Nos tempos em que o lirismo era mais autêntico e a exploração das cenas de sexo
eram menos vulgares, os filmes davam mais prazer de serem vistos. Que o digam os
puristas de ontem e de hoje. E a nossa terra não fugia às tradições românticas da época
(tanto é, que era chamada a “Cidade Cigarra”, por causa do número de pianistas e dos
concertos que tive o prazer de ver e ouvir). Havia, pois, em Formiga duas salas de cinema:
o Cine Glória e o Cine Rocha. O domingo era o dia em que íamos ao cinema. Isto, somente
após ir à Igreja São Vicente de Férrer. “Enfatiotados” (terminologia que o papai adotava
para designar quem está bem trajado), os da minha faixa de idade – por volta dos 13 e 14
anos – ia, então, “ver Deus”. Uns, os mais resistentes, assistiam à missa das seis do lado de
fora. Não posso me esquecer do Dico Perereca quando ele entrava na igreja, em pleno culto
e, na frente de todos, enfiava a mão debaixo da calça e coçava-se despudoradamente. Cena
que arrancava risinhos despistados principalmente de nós, o mais novos. Depois do sacro
evento, a turma descia a Silviano Brandão rumo ao Cine Glória, a fim de ver o filme das
oito (com o tempo, à medida que a idade avançava, outro rumo era tomado, o do Clube
Centenário). Não era raro a fila estar longa, mas os metidos a valente, invariavelmente, a
furavam sem a menor cerimônia. Os pirralhos tinham que sair da frente ou levavam um
“trompaço”(outro termo de outrora..., hoje estou inspirado). O tipo de película variava. Os
de censura livre eram estrelados por “Gerri Levis” (menos conhecido pelo seu nome real:
Jerry Lewis), ou por “Jovaine” (ou John Wayne). Tinha outros comediantes que faziam
sucesso também, como Cantinflas e Mazaroppi. Sem contar com Carlitos (Charles Chaplin)
e outros do gênero. O dinheiro para ver a fita era rigorosamente contado. Às vezes, com o
troco podíamos comprar um saquinho de pipoca ou de bala Chita. O porteiro era o Olimer e
o dono do cinema era o bravo “Seu” Franklin, que quase sempre flagrava os bagunceiros
com sua lanterninha indiscreta em pleno filme. Essa luzinha incomodante também flagrava
os mais abusados que, com suas namoradas, ultrapassavam os limites das “mãos dadas”.
Esses, ainda tinham que ouvir uma sonora espinafração. Os incorrigíveis, vez ou outra, erm
expulsos do cinema pelo referido disciplinador. Como sempre fui franzino, quase sempre
era barrado quando o filme era censura 14 anos. Sabia que era recomendação do papai que
exigia o cumprimento das leis, porque era também Juiz de Menores. De quando em quando,
o dono do cinema o chamava para assistir à uma sessão vespertina, visando “aplicar” a
devida “idade” ao filme. Por sinal, soube disso muitos anos depois. Geralmente, os filmes
impróprios para menores de 18 anos eram os do James Bond e, obviamente, as famigeradas
pornochanchadas, além dos filmes policiais mais violentos.
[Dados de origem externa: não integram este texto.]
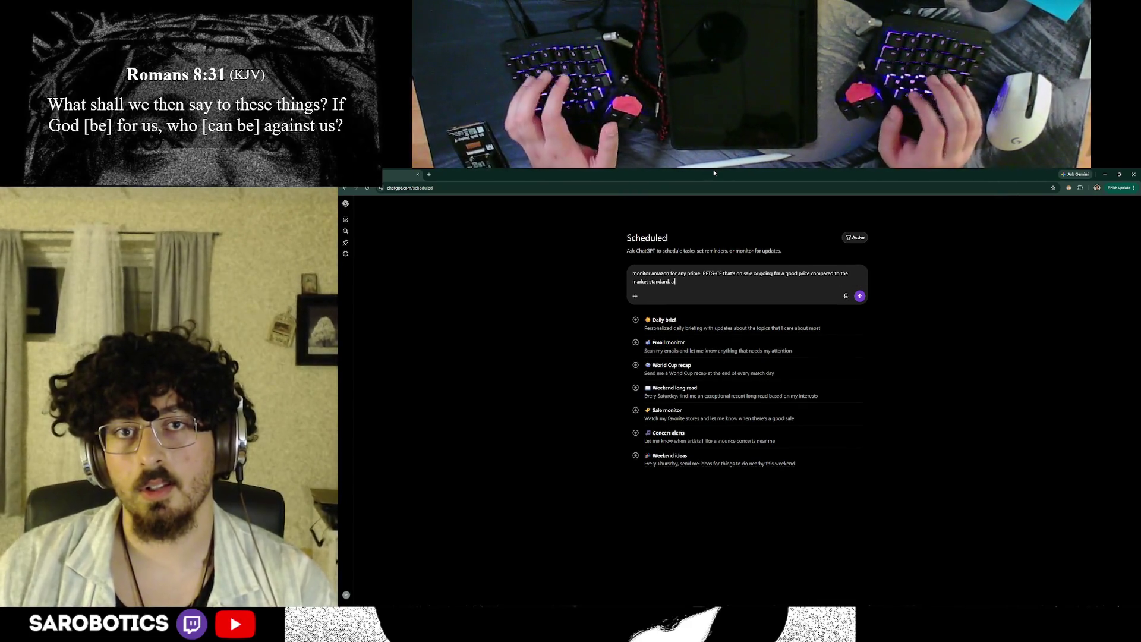
text(ert me when)
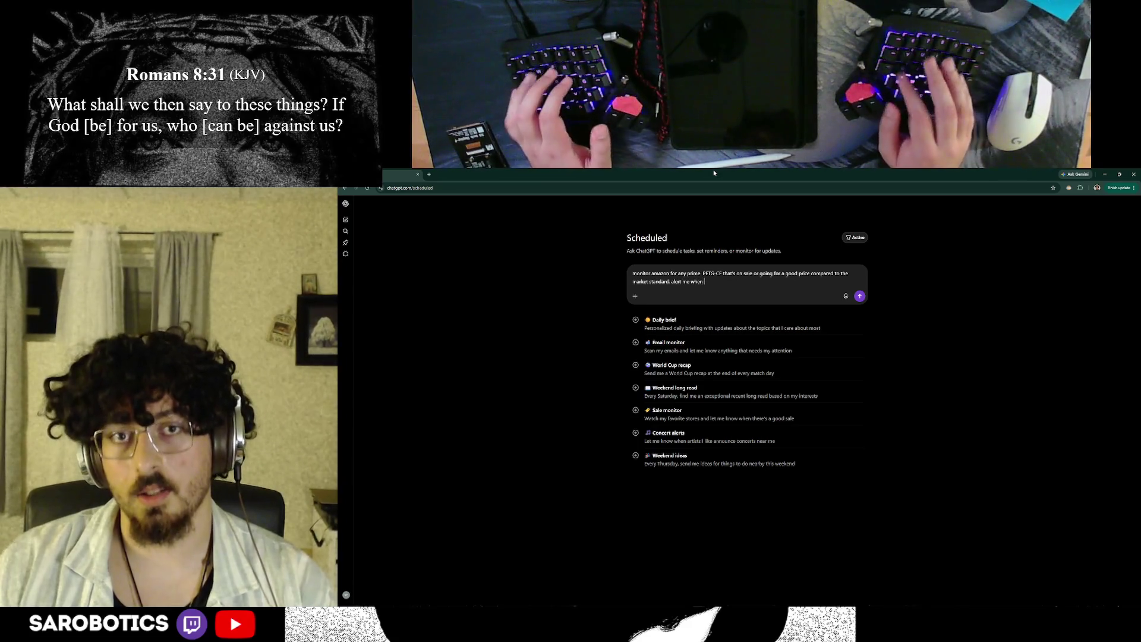
text( you find it)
Assim sendo, papai baixava um
memorando que ficava afixado na portaria do Cine Glória. Antes de começar as fitas
distribuídas pela “Condor Filmes”, todos, em uníssono entoavam um “shhhhhhh”
(exatamente quando aparecia um condor no alto de um pico). Bagunça generalizada que
irritava o proprietário do cinema e fazia todos caírem na gargalhada. Mas, o que mais
irritava o dono do teatro era quando se ouvia o estouro de um saco de papel cheio de ar. E o
que dizer das bombinhas que dentro do recinto eram jogadas por quem estava de fora?
Susto e tensão, porque imediatamente o filme era interrompido e a luz era acesa para
procurar o fogueteiro. Nos dias de semana, o cinema mais freqüentado era o Cine Rocha,
que ficava na Chapada. Aquele teatro era uma espécie de sala de filmes “cult”, ou de arte.
Era bom ir com o papai, porque além de não pagar, eu ficava com ele no camarote para as
autoridades. Dali, podia ouvir o som da fita rodando no projetor, o que dava uma sensação
diferente. Quem assistiu “Cinema Paradiso”, há de me entender. Era melhor ainda, quando
o filme era em “cinemascope”. Como saboreei esses bons tempos! Nostalgia saudável!